It really was. While there were bits and pieces of this that came up during the relationship, the bulk of this came out as we were breaking up. She had been abused as a kid, though I'm not sure the extent of that abuse. At the very least, she was abused by being effectively abandoned. She said she fended for herself, mostly eating canned food she got for herself through grade school, things like that.

I was upset for a while, she's not someone I want anything to do with, but mostly I just feel bad for her. She was traumatized as a kid, she receded into a delusion to try and escape that, and her delusion came to define her to the point where she got incredibly defensive if you tried to challenge its reality. She had said that she tried therapy before but that it didn't work because she knew better than the therapists how to deal with her problems, and I'm certain what that actually means is that they tried to talk her out of her delusion and she wasn't having any of it.

I really hope she got the help she needs, but I sadly doubt it.

[–] MarigoldPuppyFlavors 4 points 1 year ago (2 children)

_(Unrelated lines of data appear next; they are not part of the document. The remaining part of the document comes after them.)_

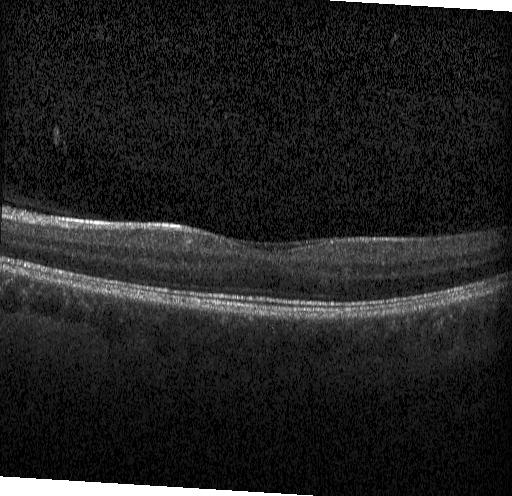
Optical coherence tomography scan, Heidelberg Spectralis OCT system. Macular OCT: no evidence of choroidal neovascularization, diabetic macular edema, or drusen.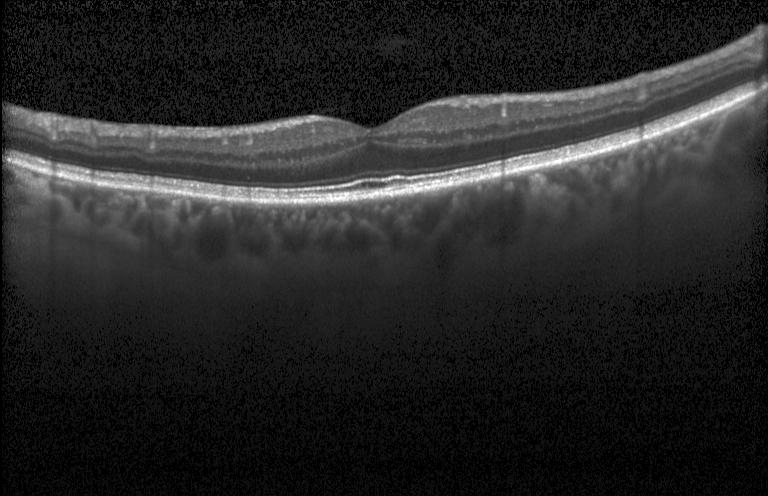
Retinal OCT cross-section showing no evidence of choroidal neovascularization, diabetic macular edema, or drusen.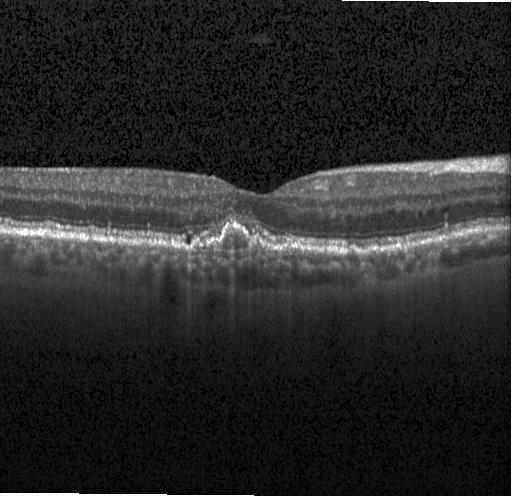 Optical coherence tomography scan — Diagnosis: choroidal neovascularization.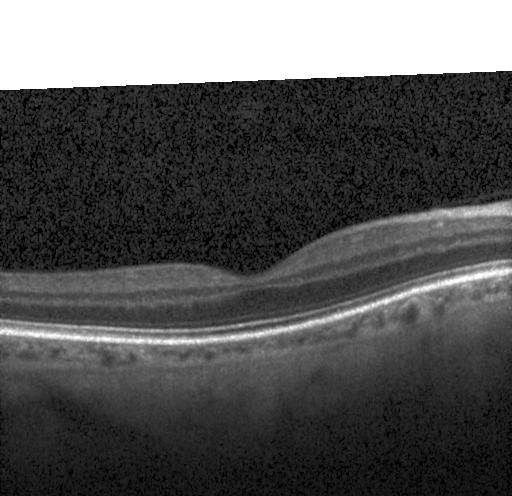

Macular OCT: no choroidal neovascularization, diabetic macular edema, or drusen.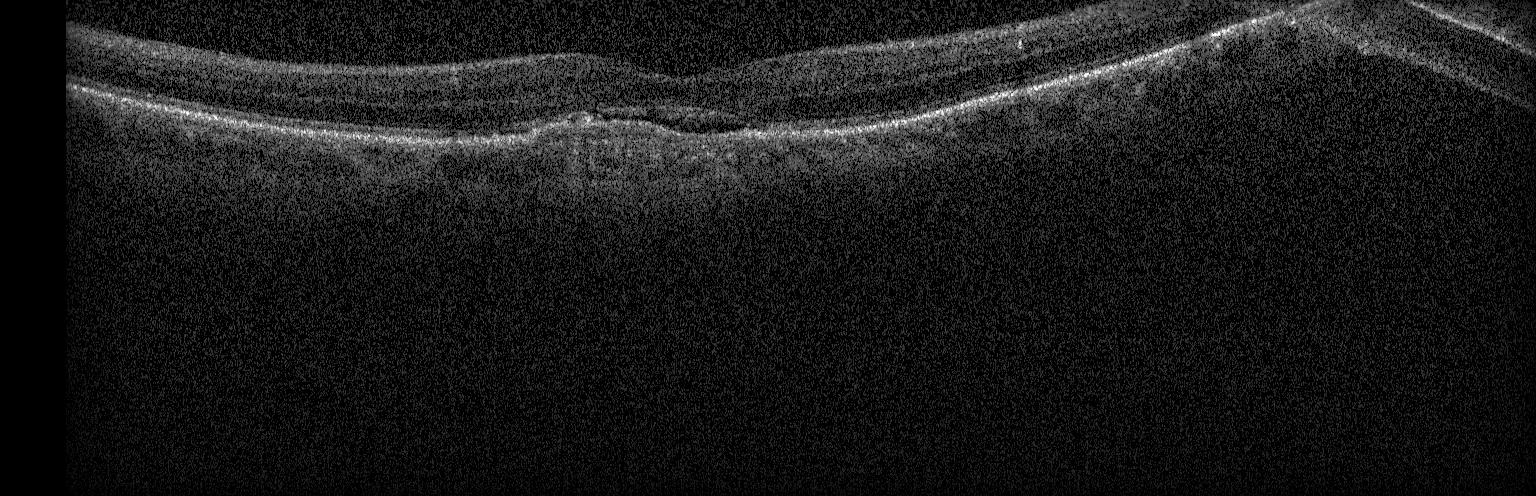

Spectral-domain OCT B-scan: a choroidal neovascular membrane.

How old was she? Because, while I don't doubt the mental health aspect of it all, it also sounds a lot like a young person who doesn't really know themselves and is desperate to feel special.

[–] WaltJRimmer 9 points 1 year ago (1 children)

I don't remember exactly how old she was, but we were in our last years of university (I failed out, she graduated) so she was definitely in her early twenties, 22-24, somewhere in there.

And, yeah, no, my amateur and as such meaningless guess of a diagnosis was also that part of the delusion was a need to feel special. She talked about how most other people didn't know the truth, they couldn't know the truth, because she had magic power that let her know things about the world that normal humans couldn't. You get that sort of language in conspiracy theorists and other types of people who want to feel special, they want to be in on some secret that everyone else can't be. So I'd say that's definitely part of it. But I also think, especially with her believing in a third parent when she was initially abandoned by her father and effectively abandoned by her mother until her father got custody of her again, I think most of it stems from her trauma as a child. Even that need to feel special, with no real parental figure for many of her formative years (I don't remember how old she said she was when her father regained custody of her), probably stemmed from that lack of anyone encouraging her.

But, ultimately, I don't know. She didn't tell me half of this stuff until we were breaking up. And I'm not a psychologist, and she very much needed one.

[–] [email protected] 3 points 1 year ago

I had a brief connection with a woman last year who was similarly deluded but in a different way, but also outstandingly kind, talented, intelligent, etc etc, and she was very open about how much abuse she'd undergone in her life, and it just makes me fucking cry. I've never cried about anything so much in my life. It feels like there's no justice.